Given problem:
Can you retype every line of the data below, character for character?

Saved entries:
○ ○ ○ ○ ○ ○ ○

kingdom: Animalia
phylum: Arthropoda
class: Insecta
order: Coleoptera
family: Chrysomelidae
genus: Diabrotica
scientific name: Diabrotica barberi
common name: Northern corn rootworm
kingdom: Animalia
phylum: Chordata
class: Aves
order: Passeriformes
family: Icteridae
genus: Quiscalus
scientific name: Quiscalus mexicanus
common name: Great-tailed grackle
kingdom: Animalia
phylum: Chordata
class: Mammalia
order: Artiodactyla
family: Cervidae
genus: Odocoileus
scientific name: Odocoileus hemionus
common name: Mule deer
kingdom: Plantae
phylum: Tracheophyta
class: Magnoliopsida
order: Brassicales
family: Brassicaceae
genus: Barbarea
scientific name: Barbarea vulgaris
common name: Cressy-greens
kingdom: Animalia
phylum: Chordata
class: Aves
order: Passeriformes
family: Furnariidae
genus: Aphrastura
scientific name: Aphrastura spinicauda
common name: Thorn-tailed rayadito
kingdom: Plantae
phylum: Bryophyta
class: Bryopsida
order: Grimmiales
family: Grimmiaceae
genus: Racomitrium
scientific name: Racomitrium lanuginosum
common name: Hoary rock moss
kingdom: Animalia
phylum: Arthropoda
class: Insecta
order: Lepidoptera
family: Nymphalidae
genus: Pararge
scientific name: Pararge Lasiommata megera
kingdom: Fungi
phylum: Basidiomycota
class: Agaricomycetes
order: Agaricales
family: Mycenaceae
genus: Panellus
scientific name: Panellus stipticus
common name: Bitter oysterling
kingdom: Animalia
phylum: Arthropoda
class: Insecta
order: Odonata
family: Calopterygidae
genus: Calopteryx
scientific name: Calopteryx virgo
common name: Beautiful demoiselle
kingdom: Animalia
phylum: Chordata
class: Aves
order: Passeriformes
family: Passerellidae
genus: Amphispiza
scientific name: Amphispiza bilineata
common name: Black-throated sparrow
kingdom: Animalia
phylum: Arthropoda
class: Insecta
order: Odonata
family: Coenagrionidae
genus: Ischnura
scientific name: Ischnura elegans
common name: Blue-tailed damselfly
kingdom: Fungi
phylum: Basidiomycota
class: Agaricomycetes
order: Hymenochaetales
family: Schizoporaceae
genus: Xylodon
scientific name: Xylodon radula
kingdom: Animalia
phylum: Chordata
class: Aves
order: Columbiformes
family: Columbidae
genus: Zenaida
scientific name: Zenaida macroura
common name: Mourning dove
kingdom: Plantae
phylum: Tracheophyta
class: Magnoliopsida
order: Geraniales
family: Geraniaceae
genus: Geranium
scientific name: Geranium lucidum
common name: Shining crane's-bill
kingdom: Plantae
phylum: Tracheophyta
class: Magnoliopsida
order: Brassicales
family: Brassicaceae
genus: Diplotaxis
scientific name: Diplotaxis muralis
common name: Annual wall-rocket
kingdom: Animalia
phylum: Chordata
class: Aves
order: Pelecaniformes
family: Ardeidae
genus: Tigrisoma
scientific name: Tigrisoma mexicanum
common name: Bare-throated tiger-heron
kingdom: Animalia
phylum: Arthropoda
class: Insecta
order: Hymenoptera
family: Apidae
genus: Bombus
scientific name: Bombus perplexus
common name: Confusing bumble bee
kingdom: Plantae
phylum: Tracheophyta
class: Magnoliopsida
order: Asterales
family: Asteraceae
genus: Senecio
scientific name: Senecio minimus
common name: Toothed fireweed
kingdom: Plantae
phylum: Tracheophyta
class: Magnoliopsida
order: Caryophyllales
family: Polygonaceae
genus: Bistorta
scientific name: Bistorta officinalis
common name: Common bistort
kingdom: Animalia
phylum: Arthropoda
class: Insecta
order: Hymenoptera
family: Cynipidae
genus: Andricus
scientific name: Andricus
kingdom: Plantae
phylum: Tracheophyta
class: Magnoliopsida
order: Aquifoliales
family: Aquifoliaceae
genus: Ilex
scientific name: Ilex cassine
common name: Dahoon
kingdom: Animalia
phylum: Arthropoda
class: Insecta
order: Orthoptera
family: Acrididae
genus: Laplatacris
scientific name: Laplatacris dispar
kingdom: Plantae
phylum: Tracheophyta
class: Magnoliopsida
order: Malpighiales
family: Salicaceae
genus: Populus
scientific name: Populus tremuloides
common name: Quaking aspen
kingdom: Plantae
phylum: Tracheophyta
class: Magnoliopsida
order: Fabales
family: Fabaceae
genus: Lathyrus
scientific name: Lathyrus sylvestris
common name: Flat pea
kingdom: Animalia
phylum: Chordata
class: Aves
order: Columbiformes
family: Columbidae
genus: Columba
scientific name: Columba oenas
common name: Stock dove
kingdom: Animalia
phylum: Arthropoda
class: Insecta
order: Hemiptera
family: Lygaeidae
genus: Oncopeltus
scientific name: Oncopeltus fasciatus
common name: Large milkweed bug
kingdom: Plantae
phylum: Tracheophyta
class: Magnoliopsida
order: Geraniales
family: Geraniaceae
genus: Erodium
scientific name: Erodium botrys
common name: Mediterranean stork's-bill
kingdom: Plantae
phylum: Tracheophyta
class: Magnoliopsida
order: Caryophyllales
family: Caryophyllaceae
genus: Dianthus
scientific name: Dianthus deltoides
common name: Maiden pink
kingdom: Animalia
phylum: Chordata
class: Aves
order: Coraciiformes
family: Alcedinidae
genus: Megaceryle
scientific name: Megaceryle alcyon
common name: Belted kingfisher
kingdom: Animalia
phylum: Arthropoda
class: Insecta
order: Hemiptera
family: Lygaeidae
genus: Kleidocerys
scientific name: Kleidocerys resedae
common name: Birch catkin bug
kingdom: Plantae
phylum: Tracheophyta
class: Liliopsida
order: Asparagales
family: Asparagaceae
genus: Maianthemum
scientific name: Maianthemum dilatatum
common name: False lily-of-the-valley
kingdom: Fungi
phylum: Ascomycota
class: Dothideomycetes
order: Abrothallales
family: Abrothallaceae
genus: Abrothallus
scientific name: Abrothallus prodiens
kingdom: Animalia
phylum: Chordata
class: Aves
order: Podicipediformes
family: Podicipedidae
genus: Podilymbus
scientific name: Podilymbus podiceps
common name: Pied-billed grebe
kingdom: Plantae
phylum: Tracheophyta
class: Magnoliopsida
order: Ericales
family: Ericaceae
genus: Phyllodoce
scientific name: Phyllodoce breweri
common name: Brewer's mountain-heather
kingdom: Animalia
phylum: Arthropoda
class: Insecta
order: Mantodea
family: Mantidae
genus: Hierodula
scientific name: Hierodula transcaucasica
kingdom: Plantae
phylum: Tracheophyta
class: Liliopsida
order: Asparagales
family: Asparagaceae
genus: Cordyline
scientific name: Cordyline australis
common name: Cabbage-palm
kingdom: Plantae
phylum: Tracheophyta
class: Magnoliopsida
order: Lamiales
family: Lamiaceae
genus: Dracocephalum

○ ○ ○ ○ ○ ○ ○

Written reply:
kingdom: Animalia
phylum: Arthropoda
class: Insecta
order: Coleoptera
family: Chrysomelidae
genus: Diabrotica
scientific name: Diabrotica barberi
common name: Northern corn rootworm
kingdom: Animalia
phylum: Chordata
class: Aves
order: Passeriformes
family: Icteridae
genus: Quiscalus
scientific name: Quiscalus mexicanus
common name: Great-tailed grackle
kingdom: Animalia
phylum: Chordata
class: Mammalia
order: Artiodactyla
family: Cervidae
genus: Odocoileus
scientific name: Odocoileus hemionus
common name: Mule deer
kingdom: Plantae
phylum: Tracheophyta
class: Magnoliopsida
order: Brassicales
family: Brassicaceae
genus: Barbarea
scientific name: Barbarea vulgaris
common name: Cressy-greens
kingdom: Animalia
phylum: Chordata
class: Aves
order: Passeriformes
family: Furnariidae
genus: Aphrastura
scientific name: Aphrastura spinicauda
common name: Thorn-tailed rayadito
kingdom: Plantae
phylum: Bryophyta
class: Bryopsida
order: Grimmiales
family: Grimmiaceae
genus: Racomitrium
scientific name: Racomitrium lanuginosum
common name: Hoary rock moss
kingdom: Animalia
phylum: Arthropoda
class: Insecta
order: Lepidoptera
family: Nymphalidae
genus: Pararge
scientific name: Pararge Lasiommata megera
kingdom: Fungi
phylum: Basidiomycota
class: Agaricomycetes
order: Agaricales
family: Mycenaceae
genus: Panellus
scientific name: Panellus stipticus
common name: Bitter oysterling
kingdom: Animalia
phylum: Arthropoda
class: Insecta
order: Odonata
family: Calopterygidae
genus: Calopteryx
scientific name: Calopteryx virgo
common name: Beautiful demoiselle
kingdom: Animalia
phylum: Chordata
class: Aves
order: Passeriformes
family: Passerellidae
genus: Amphispiza
scientific name: Amphispiza bilineata
common name: Black-throated sparrow
kingdom: Animalia
phylum: Arthropoda
class: Insecta
order: Odonata
family: Coenagrionidae
genus: Ischnura
scientific name: Ischnura elegans
common name: Blue-tailed damselfly
kingdom: Fungi
phylum: Basidiomycota
class: Agaricomycetes
order: Hymenochaetales
family: Schizoporaceae
genus: Xylodon
scientific name: Xylodon radula
kingdom: Animalia
phylum: Chordata
class: Aves
order: Columbiformes
family: Columbidae
genus: Zenaida
scientific name: Zenaida macroura
common name: Mourning dove
kingdom: Plantae
phylum: Tracheophyta
class: Magnoliopsida
order: Geraniales
family: Geraniaceae
genus: Geranium
scientific name: Geranium lucidum
common name: Shining crane's-bill
kingdom: Plantae
phylum: Tracheophyta
class: Magnoliopsida
order: Brassicales
family: Brassicaceae
genus: Diplotaxis
scientific name: Diplotaxis muralis
common name: Annual wall-rocket
kingdom: Animalia
phylum: Chordata
class: Aves
order: Pelecaniformes
family: Ardeidae
genus: Tigrisoma
scientific name: Tigrisoma mexicanum
common name: Bare-throated tiger-heron
kingdom: Animalia
phylum: Arthropoda
class: Insecta
order: Hymenoptera
family: Apidae
genus: Bombus
scientific name: Bombus perplexus
common name: Confusing bumble bee
kingdom: Plantae
phylum: Tracheophyta
class: Magnoliopsida
order: Asterales
family: Asteraceae
genus: Senecio
scientific name: Senecio minimus
common name: Toothed fireweed
kingdom: Plantae
phylum: Tracheophyta
class: Magnoliopsida
order: Caryophyllales
family: Polygonaceae
genus: Bistorta
scientific name: Bistorta officinalis
common name: Common bistort
kingdom: Animalia
phylum: Arthropoda
class: Insecta
order: Hymenoptera
family: Cynipidae
genus: Andricus
scientific name: Andricus
kingdom: Plantae
phylum: Tracheophyta
class: Magnoliopsida
order: Aquifoliales
family: Aquifoliaceae
genus: Ilex
scientific name: Ilex cassine
common name: Dahoon
kingdom: Animalia
phylum: Arthropoda
class: Insecta
order: Orthoptera
family: Acrididae
genus: Laplatacris
scientific name: Laplatacris dispar
kingdom: Plantae
phylum: Tracheophyta
class: Magnoliopsida
order: Malpighiales
family: Salicaceae
genus: Populus
scientific name: Populus tremuloides
common name: Quaking aspen
kingdom: Plantae
phylum: Tracheophyta
class: Magnoliopsida
order: Fabales
family: Fabaceae
genus: Lathyrus
scientific name: Lathyrus sylvestris
common name: Flat pea
kingdom: Animalia
phylum: Chordata
class: Aves
order: Columbiformes
family: Columbidae
genus: Columba
scientific name: Columba oenas
common name: Stock dove
kingdom: Animalia
phylum: Arthropoda
class: Insecta
order: Hemiptera
family: Lygaeidae
genus: Oncopeltus
scientific name: Oncopeltus fasciatus
common name: Large milkweed bug
kingdom: Plantae
phylum: Tracheophyta
class: Magnoliopsida
order: Geraniales
family: Geraniaceae
genus: Erodium
scientific name: Erodium botrys
common name: Mediterranean stork's-bill
kingdom: Plantae
phylum: Tracheophyta
class: Magnoliopsida
order: Caryophyllales
family: Caryophyllaceae
genus: Dianthus
scientific name: Dianthus deltoides
common name: Maiden pink
kingdom: Animalia
phylum: Chordata
class: Aves
order: Coraciiformes
family: Alcedinidae
genus: Megaceryle
scientific name: Megaceryle alcyon
common name: Belted kingfisher
kingdom: Animalia
phylum: Arthropoda
class: Insecta
order: Hemiptera
family: Lygaeidae
genus: Kleidocerys
scientific name: Kleidocerys resedae
common name: Birch catkin bug
kingdom: Plantae
phylum: Tracheophyta
class: Liliopsida
order: Asparagales
family: Asparagaceae
genus: Maianthemum
scientific name: Maianthemum dilatatum
common name: False lily-of-the-valley
kingdom: Fungi
phylum: Ascomycota
class: Dothideomycetes
order: Abrothallales
family: Abrothallaceae
genus: Abrothallus
scientific name: Abrothallus prodiens
kingdom: Animalia
phylum: Chordata
class: Aves
order: Podicipediformes
family: Podicipedidae
genus: Podilymbus
scientific name: Podilymbus podiceps
common name: Pied-billed grebe
kingdom: Plantae
phylum: Tracheophyta
class: Magnoliopsida
order: Ericales
family: Ericaceae
genus: Phyllodoce
scientific name: Phyllodoce breweri
common name: Brewer's mountain-heather
kingdom: Animalia
phylum: Arthropoda
class: Insecta
order: Mantodea
family: Mantidae
genus: Hierodula
scientific name: Hierodula transcaucasica
kingdom: Plantae
phylum: Tracheophyta
class: Liliopsida
order: Asparagales
family: Asparagaceae
genus: Cordyline
scientific name: Cordyline australis
common name: Cabbage-palm
kingdom: Plantae
phylum: Tracheophyta
class: Magnoliopsida
order: Lamiales
family: Lamiaceae
genus: Dracocephalum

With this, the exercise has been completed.